### Excerpted text
.....
[AusNOG] Stupid web browser behaviour Was: My Predictions for the ISP Industry

Craig Askings craig at askings.com.au
Thu Mar 15 14:20:48 EST 2012


Hi Geoff,

Are you noticing a difference in ipv6 preference when dual stacked 
depending on which web browser being used? Can you even detect browsers 
that have just decided to stop using ipv6 even though it is available?

<rant>

For example on my dual stack connection at home when I go to 
(http://labs.apnic.net/measureipv6/) it works first time with Firefox 
but fails with Chrome because it has yet again decided to stop asking 
for AAAA records.

For those playing along at home go to chrome://net-internals/#dns in 
chrome and see what it has decided to use as it's "Default address family"

</rant>

  On 15/03/2012 12:42 PM, Geoff Huston wrote:
> At APNIC we've been measuring IPv6 penetration for some months now, and with some generous assistance from Google, ISC and the RIPE NCC we've now managed to extend client-side testing of client's capabilities to fetch IPv6 web objects to a measurement system that now tests of the order of 500,000 clients per day across the Internet.
>
> The worldwide picture is that some currently 0.4% of clients out there will prefer to use IPv6 when given the choice, while some 5.8% of clients show themselves of being capable of end-to-end IPv6 when presented with a V6 only URL. (http://labs.apnic.net/ipv6-measurement/Regions/001%20World/)
>
> Australia is a little better than the global average, with 0.83% of clients shows a preference for IPv6, and some 4.1% of Australian clients shows themselves as being capable of fetching an IPv6-only object. (http://labs.apnic.net/ipv6-measurement/Economies/AU/)
.....
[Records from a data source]
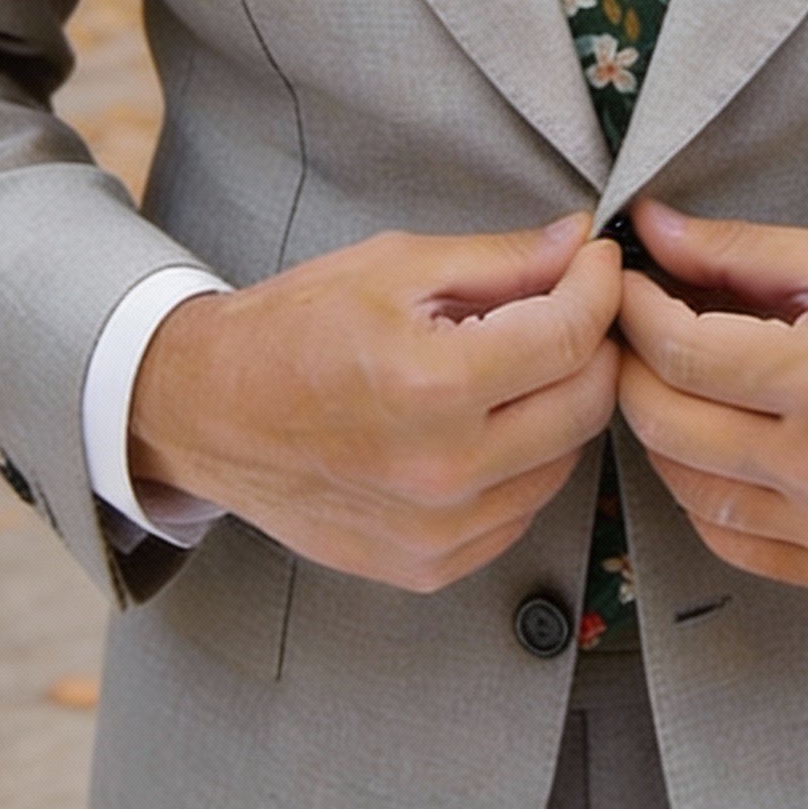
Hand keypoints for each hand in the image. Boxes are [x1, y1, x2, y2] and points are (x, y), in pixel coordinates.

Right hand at [129, 216, 621, 592]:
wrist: (209, 411)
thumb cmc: (293, 329)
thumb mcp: (396, 266)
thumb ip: (501, 259)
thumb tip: (578, 243)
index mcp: (433, 385)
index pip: (571, 336)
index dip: (599, 287)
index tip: (596, 262)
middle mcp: (443, 470)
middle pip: (586, 403)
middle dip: (593, 343)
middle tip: (569, 305)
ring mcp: (438, 530)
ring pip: (565, 460)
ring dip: (561, 403)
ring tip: (519, 362)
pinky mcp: (430, 565)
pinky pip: (522, 509)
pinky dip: (525, 460)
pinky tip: (487, 421)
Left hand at [615, 202, 807, 596]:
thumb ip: (741, 250)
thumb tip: (652, 228)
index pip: (678, 351)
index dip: (633, 309)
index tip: (625, 282)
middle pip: (666, 424)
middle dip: (631, 368)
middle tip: (634, 330)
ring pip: (688, 491)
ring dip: (661, 433)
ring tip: (673, 384)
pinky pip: (734, 544)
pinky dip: (704, 497)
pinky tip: (714, 449)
.....
### Parts of the exercise
A: List every percentage figure in the IPv6 mailing-list post, and say what share of clients each one describes.
B: Carry on the IPv6 mailing-list post from the point where it stops.

### Answers to this exercise
A:
- 0.4%: clients worldwide that prefer IPv6 when given the choice
- 5.8%: clients worldwide that are capable of end-to-end IPv6 when presented with a V6-only URL
- 0.83%: Australian clients that show a preference for IPv6
- 4.1%: Australian clients that are capable of fetching an IPv6-only object

B:
>
> If you have your own ASN you can also use this site to show the total v6 capability of clients who are within that ASN - (for example, Internode's clients' IPv6 capability can be seen at http://labs.apnic.net/ipv6-measurement/AS/4/7/3/9/index-months.html)
>
> The general picture is that the IPv6 numbers are really quite low numbers at present, but the next year or so will be fascinating to observe.
>
> I wonder how long IPv4 will hang around IF we start to push investment into IPv6 infrastructure - I hear these claims that IPv4 will persist forever, but frankly I have heard in the past the same claims being made about X.25 and Decnet, or FDDI for that matter, and I guess there are folk who would say the same about ATM. However my suspicion is that this industry is definitely not sentimental - as soon as interest and more importantly the money wanes the technology rapidly disappears!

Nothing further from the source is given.